▸ Page extract:
::::
Andy Chamberlain, Director of Policy at IPSE (the Association of Independent Professionals and the Self-Employed), said: “Contractors are the most productive part of the crucial self-employed sector, which overall contributes more than £300bn to the UK economy every year. Not only that: they are absolutely vital for economic recovery, providing invaluable flexible skills to businesses getting back on their feet and adapting. But just when this sector is needed most, it has been hamstrung by the changes to IR35.”
Chamberlain said that the research shows the devastating impact the changes to IR35 have had on contractors, needlessly compounding the financial damage of the pandemic and the unnecessary gaps in support. Now, just when contractors are needed most – amid mounting labour shortages across the UK and particularly in haulage – government decisions have driven out a third of the sector.
“We are keen to work with government on this, but, as this research shows, it must take this seriously: it must recognise the mess the changes to IR35 have created and work to get a grip on the situation,” said Chamberlain.
Is there a silver lining?
Dave Chaplin, CEO of IR35 Shield has a much more optimistic outlook on the IR35 situation:
“Whilst freelancers have succumbed to the triple whammy from the pressures of Brexit, the pandemic and the latest incarnation of IR35, our experience suggests this is a bottoming out of the market, and that it is starting to grow again,” said Chaplin.
The veteran IT contractor turned IR35 specialist believes that many firms chose what they say as a considered and easy option, by attempting to remain cost-neutral and risk-free by pushing a blanket ban on contractors from operating via PSCs.
“But some have since realised this has put them at a disadvantage in the competing market for talent compared to firms who have implemented processes enabling them to continue to hire contractors on an ‘outside IR35’ basis,” said Chaplin.
::::
▸ Tasks:
(A) Answer these questions from the IR35 excerpt.
(i) What is Andy Chamberlain's position at IPSE?
(ii) What share of the contractor sector do government decisions have driven out, according to Chamberlain?
(iii) What three pressures does Chaplin say freelancers have succumbed to?
(B) Copy out the IR35 excerpt from "The veteran IT" to "operating via PSCs.", changing nothing.

▸ Recorded information:
::::
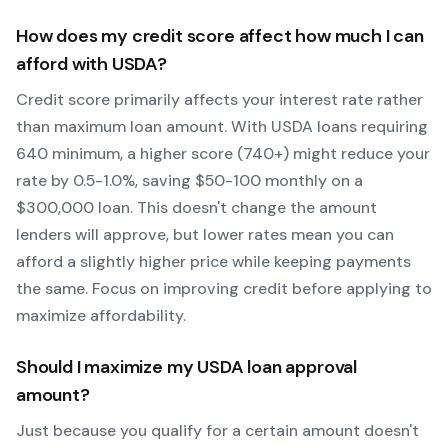
How does my credit score affect how much I can
afford with
USDA
?
Credit score primarily affects your interest rate rather
than maximum loan amount. With
USDA
loans requiring
640
minimum, a higher score (740+) might reduce your
rate by 0.5-1.0%, saving $50-100 monthly on a
$300,000 loan. This doesn't change the amount
lenders will approve, but lower rates mean you can
afford a slightly higher price while keeping payments
the same. Focus on improving credit before applying to
maximize affordability.
Should I maximize my
USDA
loan approval
amount?
Just because you qualify for a certain amount doesn't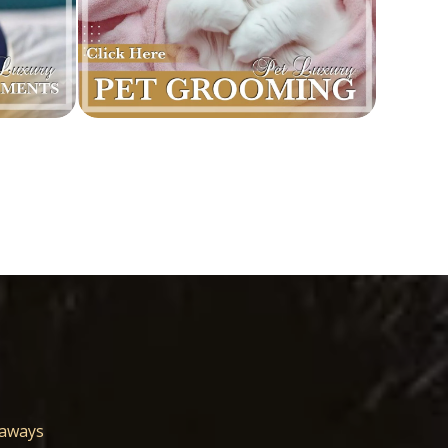
eaways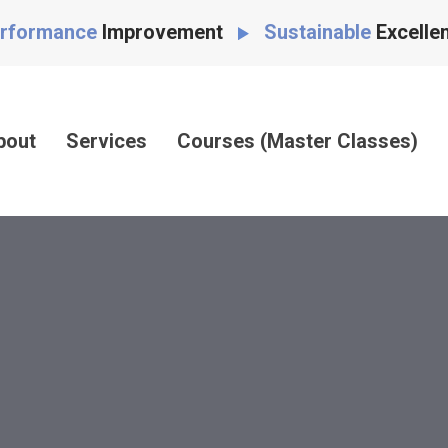
rformance
Improvement
Sustainable
Excelle
bout
Services
Courses (Master Classes)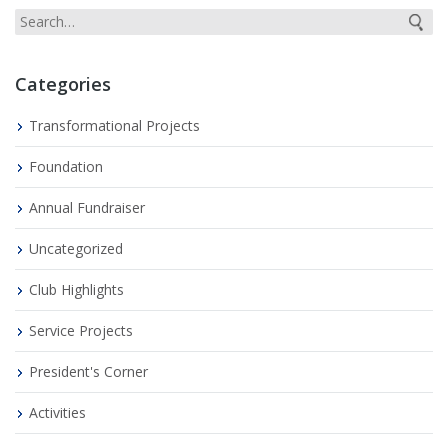
Categories
Transformational Projects
Foundation
Annual Fundraiser
Uncategorized
Club Highlights
Service Projects
President's Corner
Activities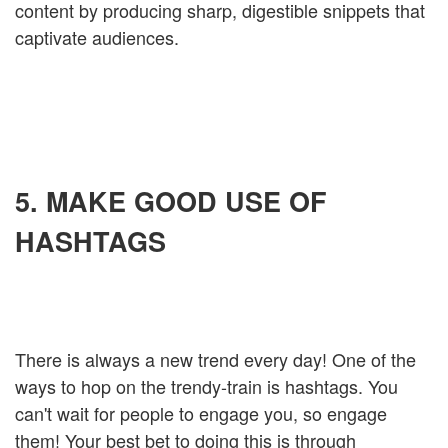
content by producing sharp, digestible snippets that
captivate audiences.
5. MAKE GOOD USE OF
HASHTAGS
There is always a new trend every day! One of the
ways to hop on the trendy-train is hashtags. You
can't wait for people to engage you, so engage
them! Your best bet to doing this is through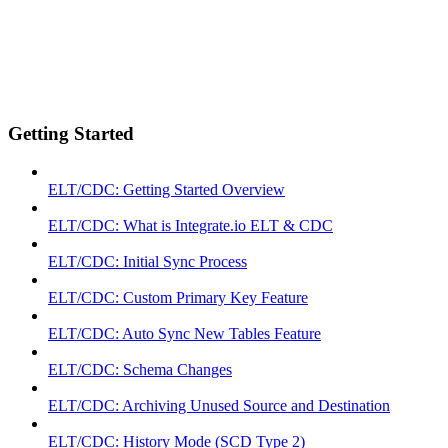
Getting Started
ELT/CDC: Getting Started Overview
ELT/CDC: What is Integrate.io ELT & CDC
ELT/CDC: Initial Sync Process
ELT/CDC: Custom Primary Key Feature
ELT/CDC: Auto Sync New Tables Feature
ELT/CDC: Schema Changes
ELT/CDC: Archiving Unused Source and Destination
ELT/CDC: History Mode (SCD Type 2)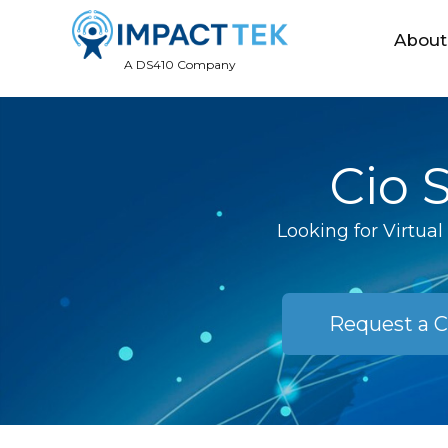
About
A DS410 Company
Cio 
Looking for Virtua
Request a C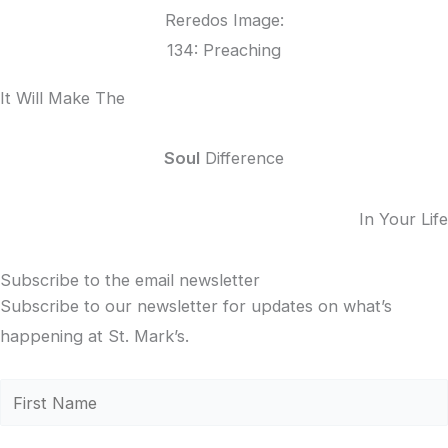
Reredos Image:
134: Preaching
It Will Make The
Soul
Difference
In Your Life
Subscribe to the email newsletter
Subscribe to our newsletter for updates on what’s
happening at St. Mark’s.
::::
▸ Exercise results:
(A)
(i) Director of Policy.
(ii) A third of the sector.
(iii) Brexit, the pandemic and the latest incarnation of IR35.

(B)
The veteran IT contractor turned IR35 specialist believes that many firms chose what they say as a considered and easy option, by attempting to remain cost-neutral and risk-free by pushing a blanket ban on contractors from operating via PSCs.